Fatigue failure of a material is always a concern to design engineers because it is difficult to calculate for a given part and therefore presents an unknown risk in the final product. Factors that affect fatigue strength include the material, shape of the part, any defects, corrosion, heat treatment and loading.
Fatigue is defined as “the progressive and localised structural damage of a material subjected to cyclic loading”, but within this definition there are two types of fatigue to consider.
High cycle fatigue.
This is the repeated cyclic loading of a part inside the material’s elastic limit. Typical cycles to failure would be 100,000 or more. A good example is a bicycle spoke which undergoes tensile and compressive loads for each wheel revolution.
Low cycle fatigue.
This describes events which stress a part beyond its elastic limit, causing plastic deformation. The bending of a bicycle fork after an impact could be an example of this and after such an event the remaining strength of the part is reduced.
In the bicycle world components are almost entirely operating in the high cycle fatigue arena under normal riding / loading conditions.
Fatigue performance of a metal sample can be tested in the lab to produce an S-N curve.
S = stress. N=number of cycles. A graph for an aluminium sample is shown below.
Fatigue testing of this type is usually stopped after 1.0xE07 cycles, at which point the lowest point on the graph is used to define the “fatigue limit” or “fatigue strength” of the material. The graph shows how the material can be used under higher stress applications, but only if the cyclic loadings are kept low enough. Point A on the graph shows that the part can withstand a 260Mpa cyclic loading but only for 100 cycles. Point B shows the same part can take 10,000 cycles before failure, but only if the load is kept below 120Mpa.
Interestingly (to me at least) the Steel SN curve will typically reach a point where the curve ceases to decline. This implies an infinite fatigue strength if this loading is not exceeded.
The reality is that any metal will likely fail given unlimited test cycles, but we can still state that by designing a part to operate below the fatigue limit, we will have the best performance from the chosen material. In the graph above using the steel part in an application not exceeding 300Mpa should result is an (almost) infinite life for the component. This is one of the reasons we favour Steel for the construction of our cargo lugging bikes.
Product design is another area where designers can make a difference to fatigue performance. Sharp corners on parts create stress concentrations. Famously the handsome de Havilland Comet suffered several crashes in 1954 and this was eventually traced to fatigue fractures propagating from the corners of the windows. Today, all passenger jets have oval windows as a consequence.

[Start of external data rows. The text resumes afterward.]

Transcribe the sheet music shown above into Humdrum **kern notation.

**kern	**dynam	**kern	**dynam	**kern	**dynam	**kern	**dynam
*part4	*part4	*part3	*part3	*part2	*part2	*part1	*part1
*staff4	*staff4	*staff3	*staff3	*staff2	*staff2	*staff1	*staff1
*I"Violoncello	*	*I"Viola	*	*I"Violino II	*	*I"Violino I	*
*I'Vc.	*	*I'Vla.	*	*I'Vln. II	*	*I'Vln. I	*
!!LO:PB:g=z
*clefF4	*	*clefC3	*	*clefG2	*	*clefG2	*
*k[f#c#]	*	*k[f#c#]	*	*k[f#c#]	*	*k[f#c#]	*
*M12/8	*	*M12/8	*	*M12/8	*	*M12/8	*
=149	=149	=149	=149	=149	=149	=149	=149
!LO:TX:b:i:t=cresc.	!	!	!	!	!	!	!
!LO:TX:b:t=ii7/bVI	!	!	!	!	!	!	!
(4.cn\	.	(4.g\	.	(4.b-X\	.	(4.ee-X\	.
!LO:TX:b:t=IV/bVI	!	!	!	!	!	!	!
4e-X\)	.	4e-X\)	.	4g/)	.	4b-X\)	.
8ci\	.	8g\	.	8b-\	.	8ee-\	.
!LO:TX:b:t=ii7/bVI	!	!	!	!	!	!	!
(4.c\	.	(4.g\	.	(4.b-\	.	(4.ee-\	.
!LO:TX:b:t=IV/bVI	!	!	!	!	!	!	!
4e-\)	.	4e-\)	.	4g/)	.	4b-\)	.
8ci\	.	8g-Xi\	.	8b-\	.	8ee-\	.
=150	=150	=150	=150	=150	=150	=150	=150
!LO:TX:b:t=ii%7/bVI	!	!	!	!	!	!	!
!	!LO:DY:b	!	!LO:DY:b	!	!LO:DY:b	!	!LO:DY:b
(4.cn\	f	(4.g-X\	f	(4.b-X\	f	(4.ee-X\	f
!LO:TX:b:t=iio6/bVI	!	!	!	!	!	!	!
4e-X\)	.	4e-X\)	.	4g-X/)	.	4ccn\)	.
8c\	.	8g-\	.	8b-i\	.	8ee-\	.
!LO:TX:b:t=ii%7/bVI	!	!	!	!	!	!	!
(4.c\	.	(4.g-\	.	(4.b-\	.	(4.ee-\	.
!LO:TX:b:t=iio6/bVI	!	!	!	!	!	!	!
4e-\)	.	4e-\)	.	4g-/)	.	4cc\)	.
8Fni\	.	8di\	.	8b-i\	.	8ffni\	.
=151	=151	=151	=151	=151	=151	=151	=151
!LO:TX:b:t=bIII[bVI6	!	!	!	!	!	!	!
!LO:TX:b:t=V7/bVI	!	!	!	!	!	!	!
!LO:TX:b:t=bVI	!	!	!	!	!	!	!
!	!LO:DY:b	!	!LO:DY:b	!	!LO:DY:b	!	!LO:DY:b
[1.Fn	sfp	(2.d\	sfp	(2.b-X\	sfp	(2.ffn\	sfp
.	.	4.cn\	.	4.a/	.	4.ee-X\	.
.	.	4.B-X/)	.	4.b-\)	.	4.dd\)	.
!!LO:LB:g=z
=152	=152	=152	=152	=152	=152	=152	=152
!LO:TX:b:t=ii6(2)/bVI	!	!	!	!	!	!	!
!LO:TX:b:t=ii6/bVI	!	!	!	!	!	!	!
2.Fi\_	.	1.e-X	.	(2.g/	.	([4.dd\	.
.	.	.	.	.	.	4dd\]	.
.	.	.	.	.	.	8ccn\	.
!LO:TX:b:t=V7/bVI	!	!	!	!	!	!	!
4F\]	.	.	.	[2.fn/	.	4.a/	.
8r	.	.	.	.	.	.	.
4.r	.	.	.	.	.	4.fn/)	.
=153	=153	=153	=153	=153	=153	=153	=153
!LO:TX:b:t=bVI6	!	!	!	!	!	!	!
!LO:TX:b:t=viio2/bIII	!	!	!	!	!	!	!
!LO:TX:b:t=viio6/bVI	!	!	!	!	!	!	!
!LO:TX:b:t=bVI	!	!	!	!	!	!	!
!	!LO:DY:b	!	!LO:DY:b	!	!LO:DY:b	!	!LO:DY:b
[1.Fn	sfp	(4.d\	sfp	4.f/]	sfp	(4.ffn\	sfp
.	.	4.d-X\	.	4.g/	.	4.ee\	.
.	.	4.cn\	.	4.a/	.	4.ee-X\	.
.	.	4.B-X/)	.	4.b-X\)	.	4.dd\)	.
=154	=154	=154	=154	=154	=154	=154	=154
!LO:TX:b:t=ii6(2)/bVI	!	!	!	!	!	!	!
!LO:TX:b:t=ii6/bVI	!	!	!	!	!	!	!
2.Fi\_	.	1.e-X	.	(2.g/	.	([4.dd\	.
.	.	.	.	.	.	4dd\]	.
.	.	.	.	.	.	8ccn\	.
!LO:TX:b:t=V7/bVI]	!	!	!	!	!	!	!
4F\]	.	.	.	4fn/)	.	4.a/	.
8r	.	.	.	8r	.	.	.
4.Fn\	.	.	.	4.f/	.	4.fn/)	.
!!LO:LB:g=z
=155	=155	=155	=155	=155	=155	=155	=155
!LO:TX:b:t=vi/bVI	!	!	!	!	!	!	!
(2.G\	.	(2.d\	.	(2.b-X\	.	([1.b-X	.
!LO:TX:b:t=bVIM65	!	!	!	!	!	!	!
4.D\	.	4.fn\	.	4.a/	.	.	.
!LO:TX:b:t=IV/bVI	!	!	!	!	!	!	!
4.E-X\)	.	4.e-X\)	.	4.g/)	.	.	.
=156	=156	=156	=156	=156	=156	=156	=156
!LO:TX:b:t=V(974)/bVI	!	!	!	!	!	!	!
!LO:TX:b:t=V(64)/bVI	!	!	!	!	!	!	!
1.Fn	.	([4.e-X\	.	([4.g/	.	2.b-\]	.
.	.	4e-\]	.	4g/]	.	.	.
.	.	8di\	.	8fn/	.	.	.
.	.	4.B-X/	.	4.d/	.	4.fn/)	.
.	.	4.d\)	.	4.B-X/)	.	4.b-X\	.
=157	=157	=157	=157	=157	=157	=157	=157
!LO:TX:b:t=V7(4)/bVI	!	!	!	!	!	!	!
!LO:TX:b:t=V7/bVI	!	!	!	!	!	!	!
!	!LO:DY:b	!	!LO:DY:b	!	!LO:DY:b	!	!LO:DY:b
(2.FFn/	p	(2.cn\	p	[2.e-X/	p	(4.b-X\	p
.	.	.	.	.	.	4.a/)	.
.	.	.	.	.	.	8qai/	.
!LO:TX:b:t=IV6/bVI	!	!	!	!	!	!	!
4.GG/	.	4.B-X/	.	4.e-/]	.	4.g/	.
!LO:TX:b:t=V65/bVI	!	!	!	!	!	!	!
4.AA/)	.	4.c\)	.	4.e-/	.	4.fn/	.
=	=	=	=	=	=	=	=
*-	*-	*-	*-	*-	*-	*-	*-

Finally a rule of thumb to bypass some of this theory. Fatigue strength in a steel part is typically half the ultimate tensile strength. So by specifying materials and designing parts so that they are operating at less than 50% of their tensile strength; we can be confident the part will have robust fatigue performance in service.
Taking of fatigue; this text is likely sending you to sleep, suffice to say we know what Fatigue is here at Rodford and how dangerous it can be, so we take all possible steps to design it out of our products.